WORK INSTRUCTION — Would you please print exactly the lines that run from the one with "exposure_s: 1/200" to the last line of the data, both included, without any pictures?

Camera calibration parameters —
▼
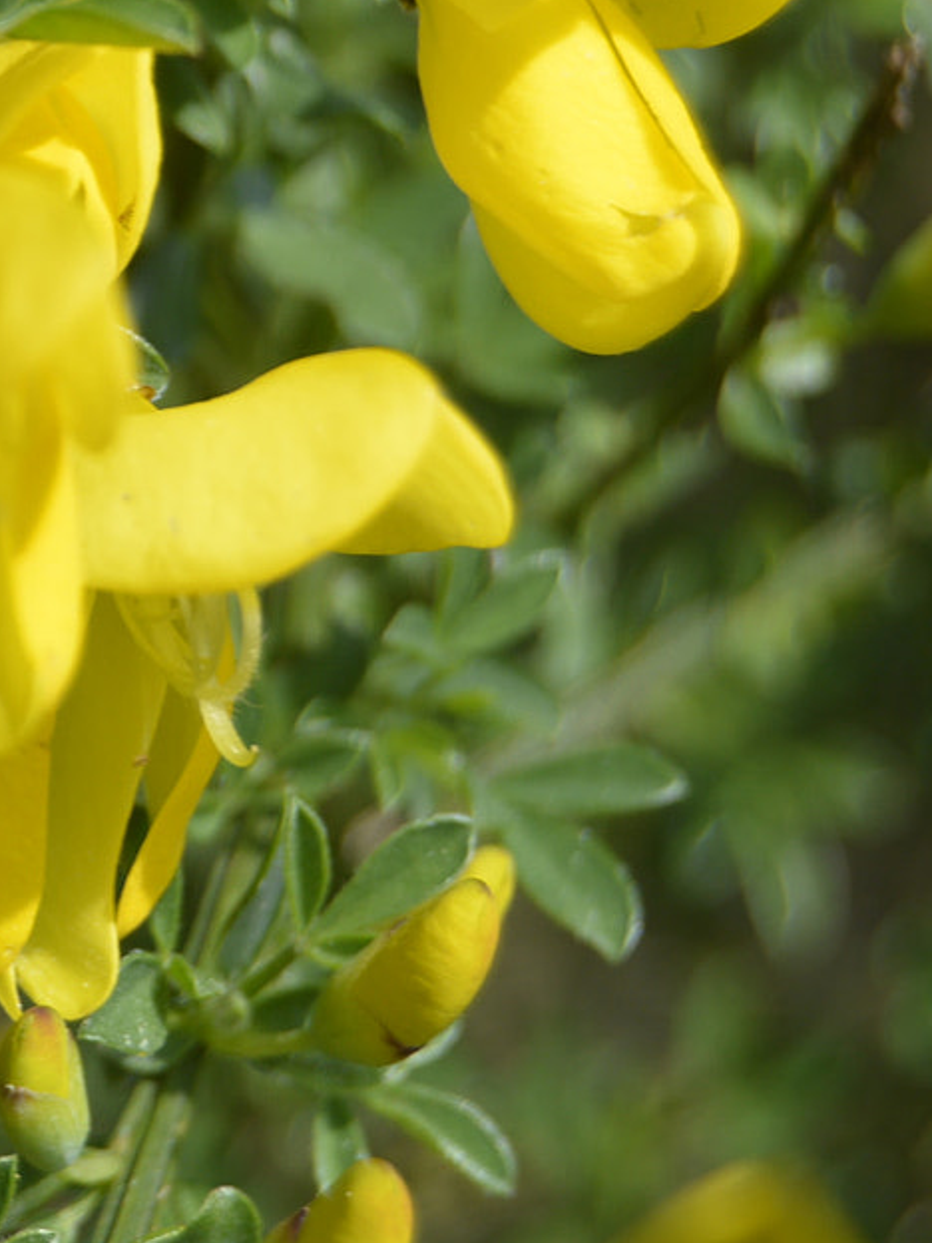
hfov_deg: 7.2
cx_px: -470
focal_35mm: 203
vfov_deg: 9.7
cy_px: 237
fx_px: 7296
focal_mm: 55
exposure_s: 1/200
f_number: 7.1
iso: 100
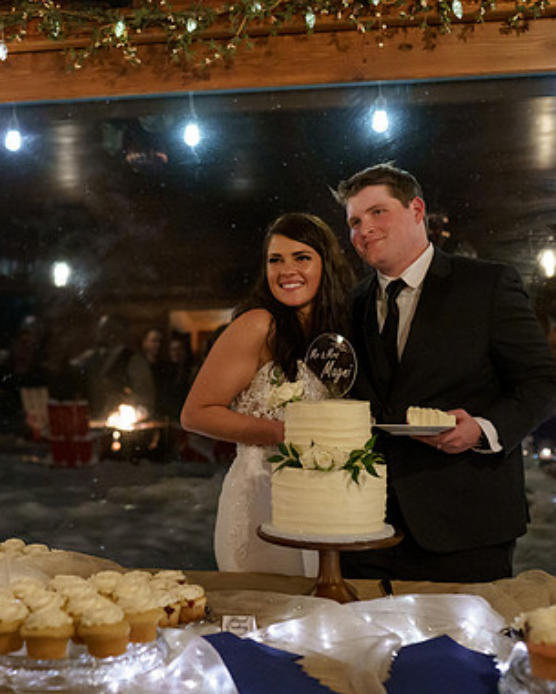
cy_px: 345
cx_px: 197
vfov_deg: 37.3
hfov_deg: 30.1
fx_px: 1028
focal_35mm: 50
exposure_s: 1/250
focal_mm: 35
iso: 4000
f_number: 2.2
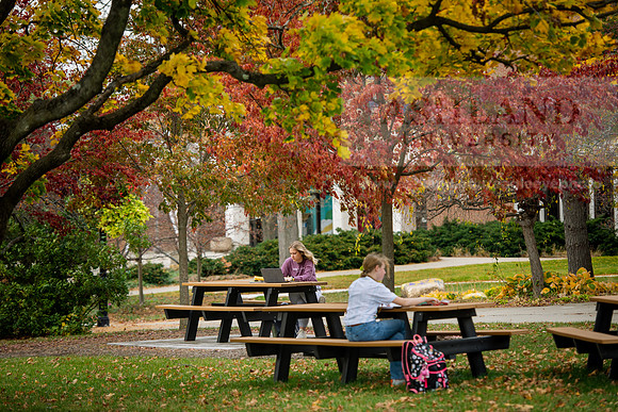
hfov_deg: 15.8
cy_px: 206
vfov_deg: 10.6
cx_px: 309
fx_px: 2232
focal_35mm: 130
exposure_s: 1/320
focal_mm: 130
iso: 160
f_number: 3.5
▲
RESULT OF THIS EXERCISE —
exposure_s: 1/200
f_number: 7.1
iso: 100
cy_px: 345
cx_px: 197
vfov_deg: 37.3
hfov_deg: 30.1
fx_px: 1028
focal_35mm: 50
exposure_s: 1/250
focal_mm: 35
iso: 4000
f_number: 2.2
hfov_deg: 15.8
cy_px: 206
vfov_deg: 10.6
cx_px: 309
fx_px: 2232
focal_35mm: 130
exposure_s: 1/320
focal_mm: 130
iso: 160
f_number: 3.5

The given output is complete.